How can we all live well now, in a way that will enable everyone in the future to live well.

The book then explains the ideas that underpin these issues, and their inter-connection, and finally, it discusses a range of strategies through which the issues might be addressed and possibly resolved.  We did this in around 63,000 words.  We’re going to talk about writing the book and the decisions you face if the contents are to be accessible, reasonably authoritative and comprehensive enough to be useful.

I’m going to begin by talking about the book as a whole.  Paul will then discuss writing one particular chapter and then say something about writing a book like this in a different age.

Why, then, did we write this?  Well, we’ve both been writing about sustainability and learning for quite a few years now.  And I think I read somewhere that a typical academic paper about learning and sustainability is downloaded by only 3 people

  • The first does so by mistake, prints it in error, and then immediately puts it in the compost.
  • The second does mean to read it but never gets round to it.
  • The third actually reads it but is so outraged by what it says that they write a paper giving their side of the story.
----
QUESTIONS TO ANSWER:
1. According to the talk about writing the sustainability book, about how many words long is the book?
2. Please carry the talk about writing the sustainability book forward from its final line.
The data after this text is not needed.

GIVEN RECORDS:
----
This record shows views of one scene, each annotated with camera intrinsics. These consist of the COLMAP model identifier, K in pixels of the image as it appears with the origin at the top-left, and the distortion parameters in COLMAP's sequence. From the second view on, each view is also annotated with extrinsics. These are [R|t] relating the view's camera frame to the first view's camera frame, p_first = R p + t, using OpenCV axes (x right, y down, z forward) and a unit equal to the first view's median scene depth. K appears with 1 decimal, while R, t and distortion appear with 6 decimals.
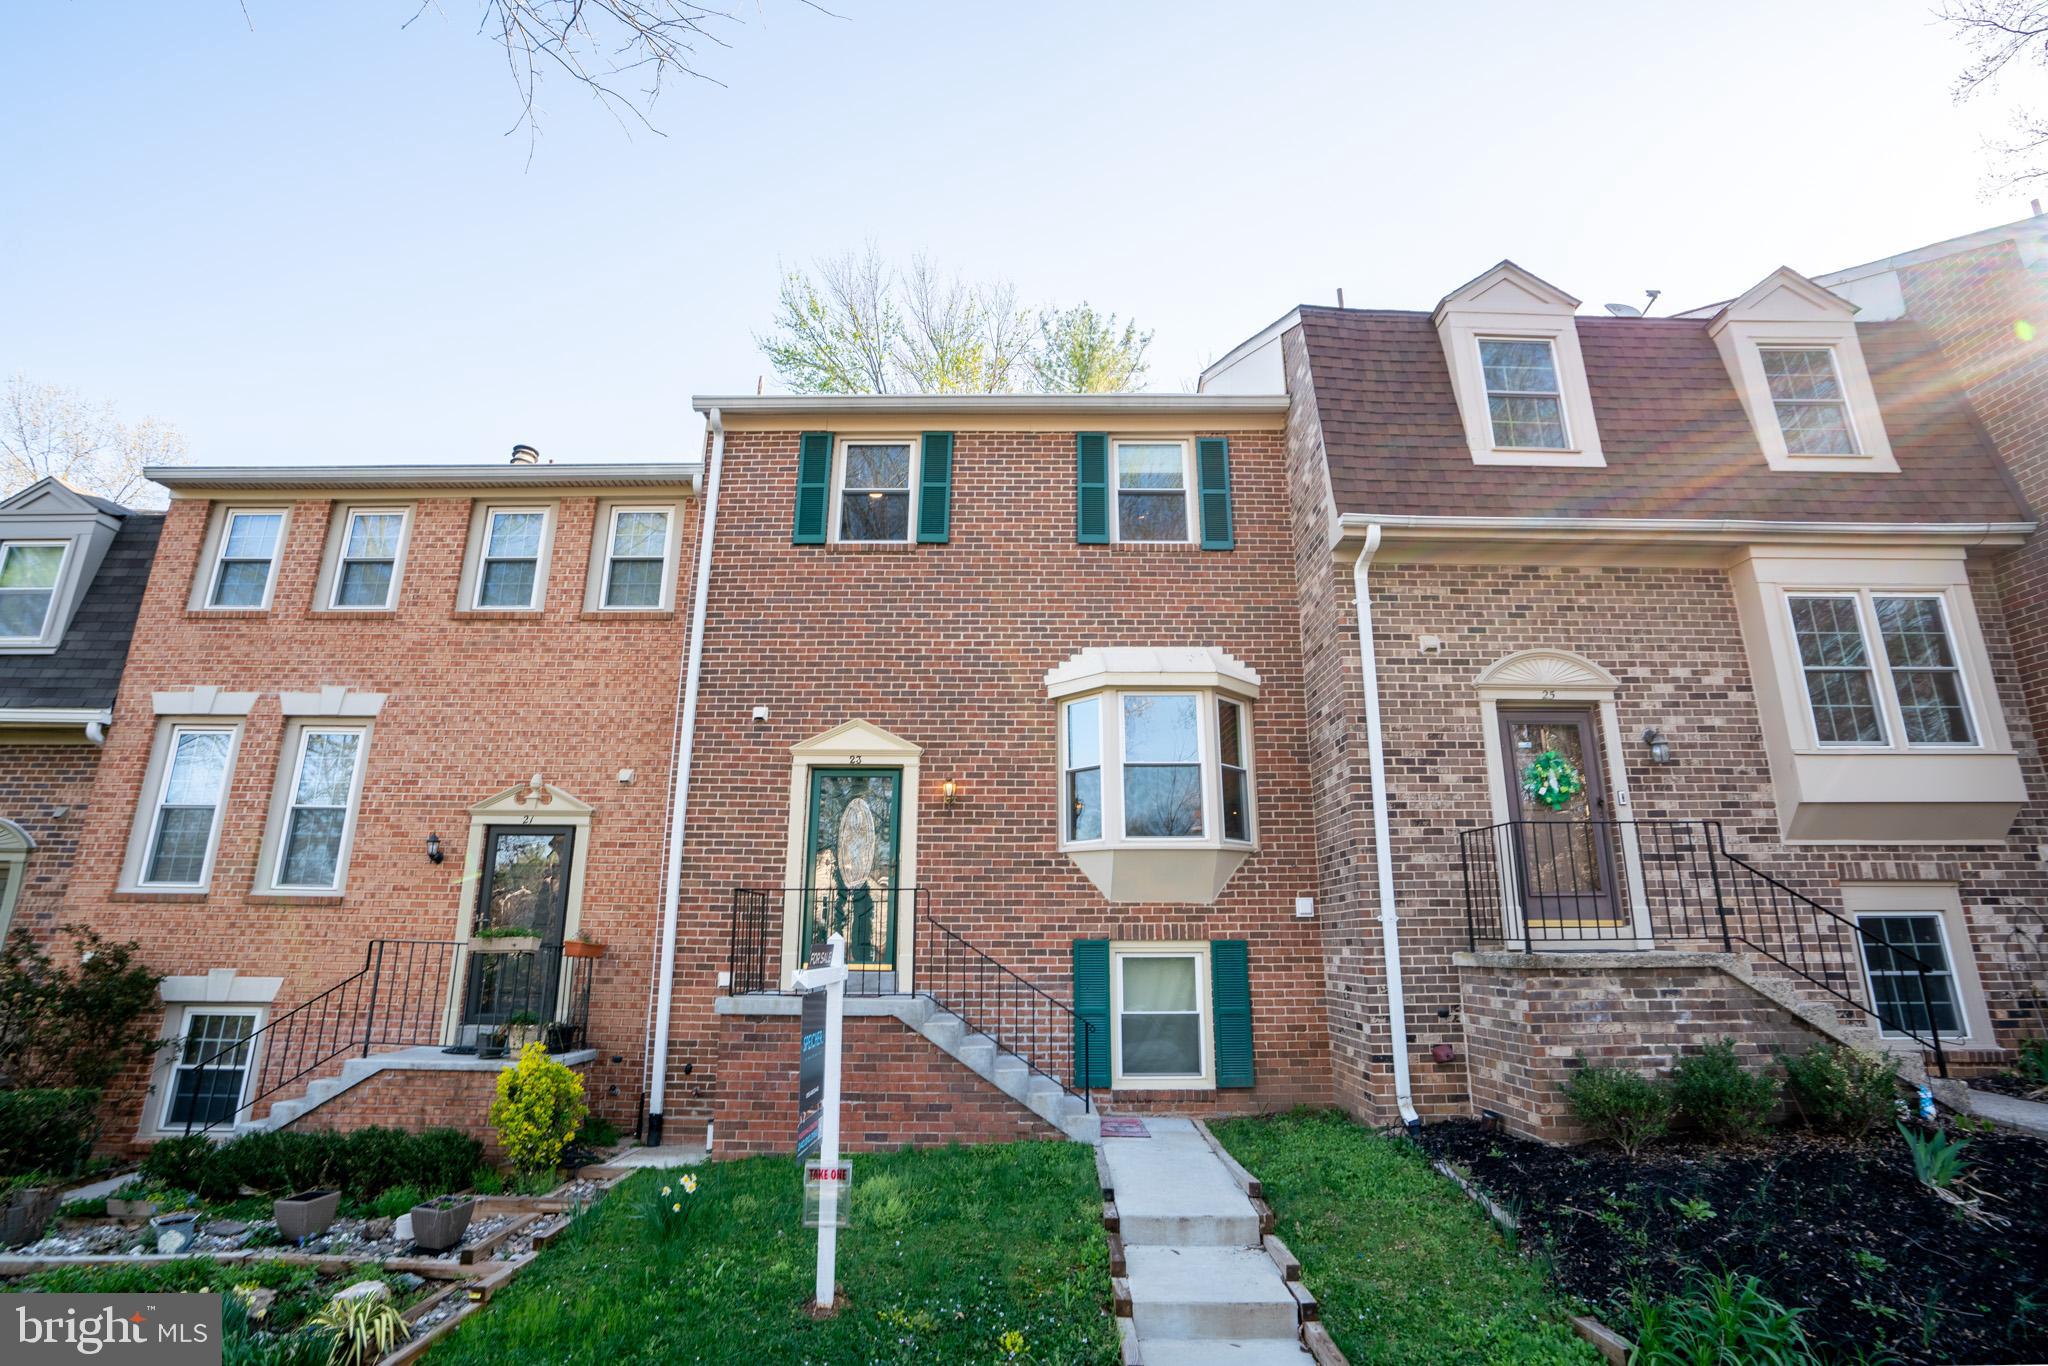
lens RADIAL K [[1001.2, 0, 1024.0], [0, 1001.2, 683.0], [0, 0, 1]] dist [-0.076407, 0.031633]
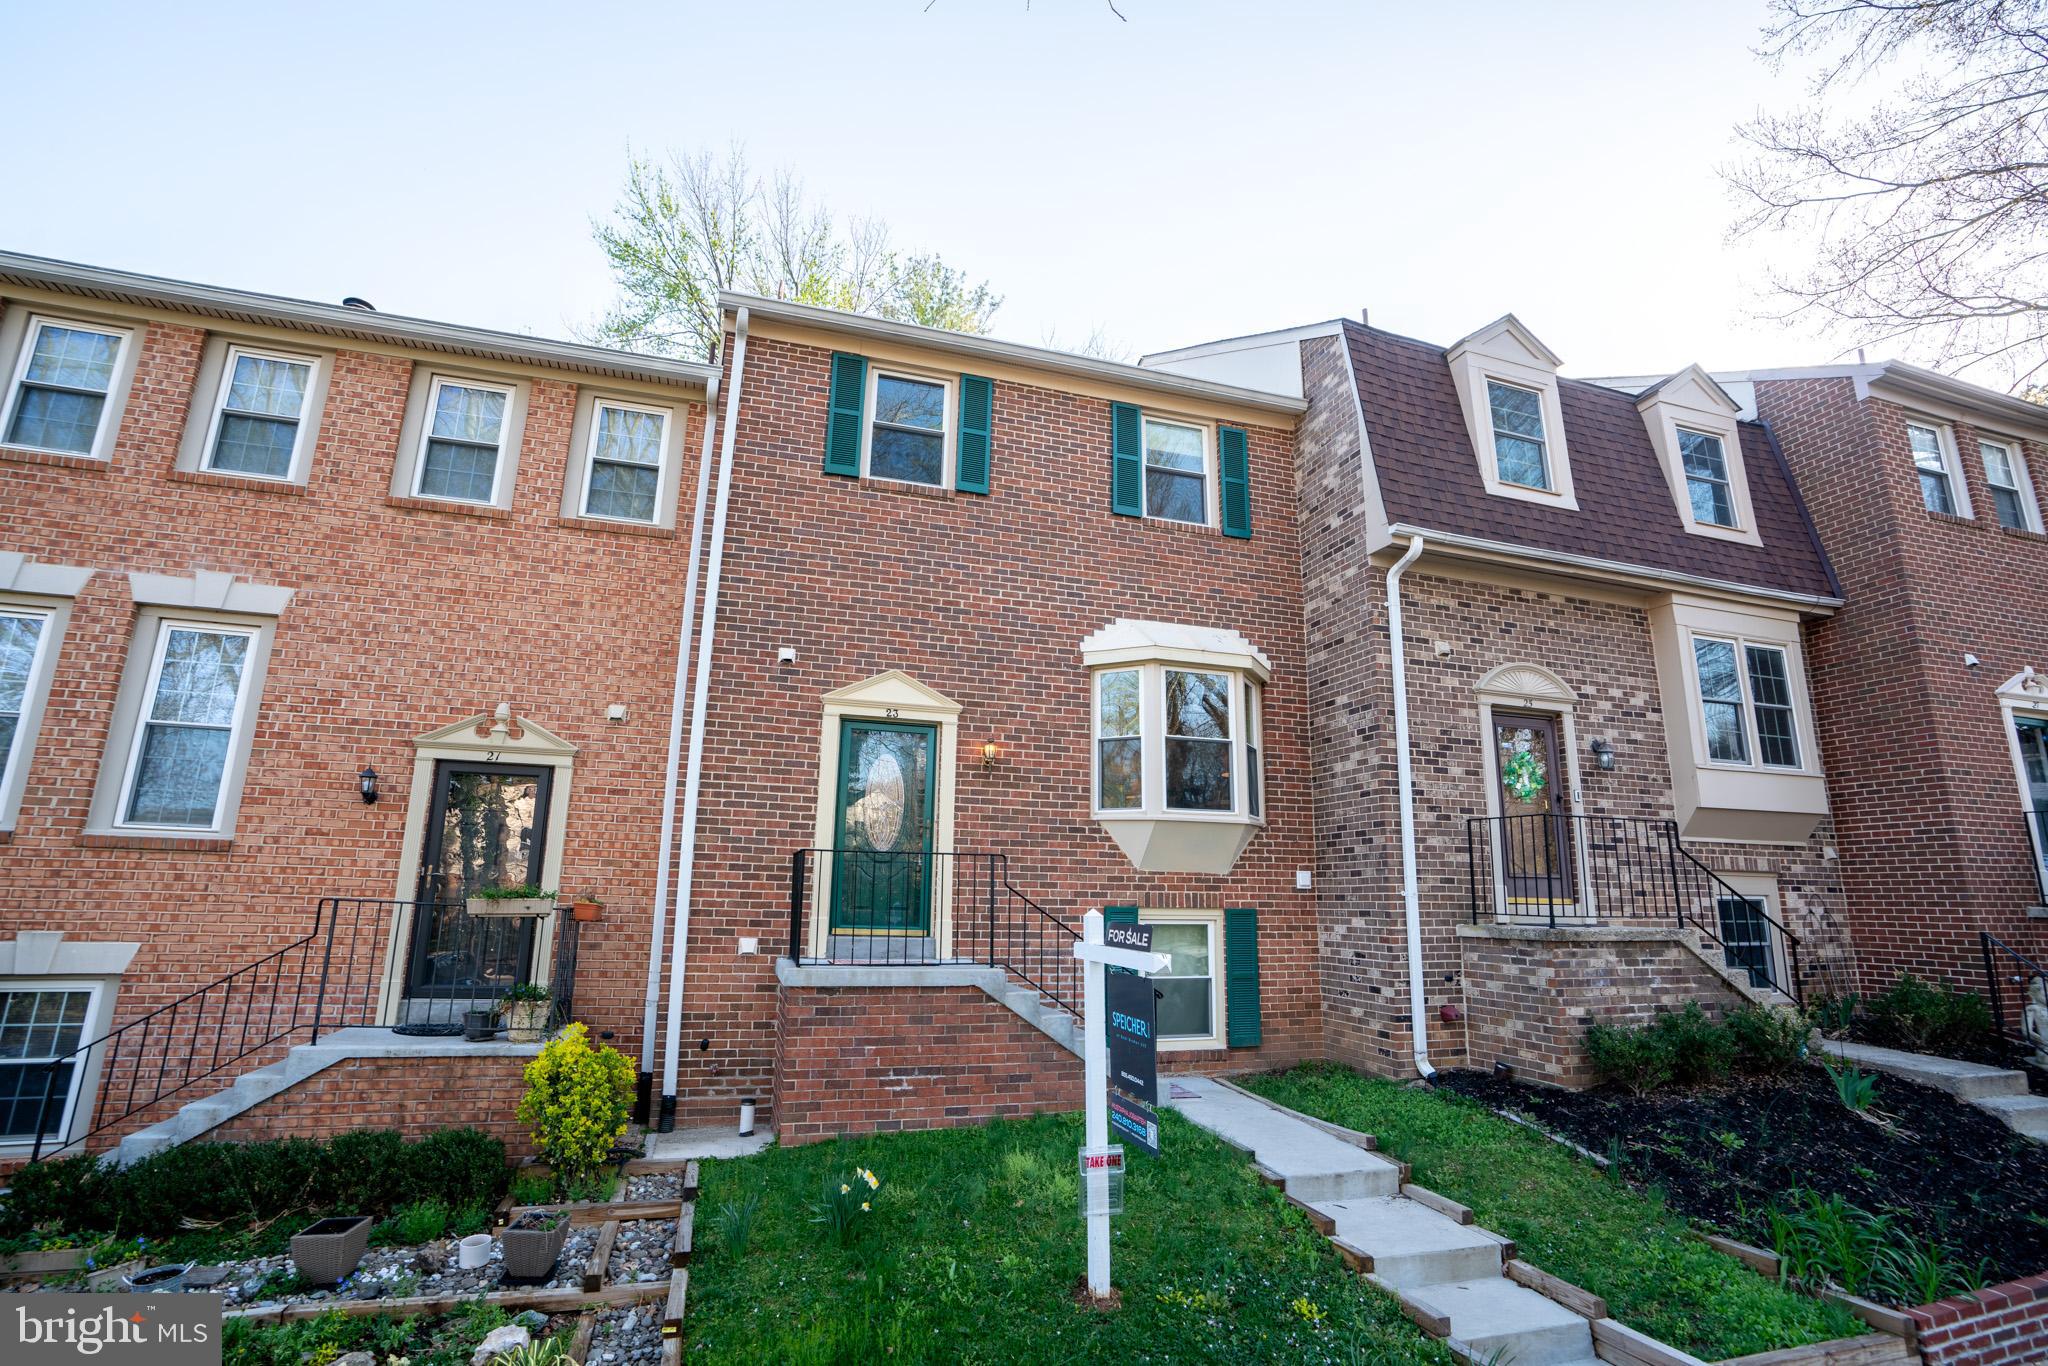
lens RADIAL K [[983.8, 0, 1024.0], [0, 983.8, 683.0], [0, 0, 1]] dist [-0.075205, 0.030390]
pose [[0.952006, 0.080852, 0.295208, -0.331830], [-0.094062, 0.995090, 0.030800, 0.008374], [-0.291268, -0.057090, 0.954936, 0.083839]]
----
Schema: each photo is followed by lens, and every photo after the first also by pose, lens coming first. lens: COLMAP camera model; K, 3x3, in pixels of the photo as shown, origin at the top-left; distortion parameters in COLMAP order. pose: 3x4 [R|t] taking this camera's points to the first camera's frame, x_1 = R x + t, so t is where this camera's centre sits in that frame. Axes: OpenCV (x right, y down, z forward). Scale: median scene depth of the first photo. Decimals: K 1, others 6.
----
ANSWERS:
1. Around 63,000 words.

2.
… which then only 3 people ever download …

This is obviously a slight exaggeration, but it was to escape this tyranny that we decided to write a book that people might actually want to read.  By people, we didn’t just mean the sort of folk who turn up to I-SEE seminars, but ordinary people as well.  We wanted to write a book for everyone who might have an interest in the environmental and social issues facing us today.  And to do so in a way that shows how intertwined all these are.

But we didn’t want to write an in-depth account of the issues, or a deep historical perspective on their development.  These books already exist.  Neither did we want to produce yet another toolkit, self-help book or a set of moral instructions for good living.  These books exist as well.  Rather, we wanted to summarise ideas in a way that would help readers think about things, and join in the everyday family, public and political debate with a little more information and insight.  That is, informed not just about a few facts, but insightful about where ideas are contested, and where values are in play.  In short, we wanted to help people think about the world that we shall – in all probability – leave behind.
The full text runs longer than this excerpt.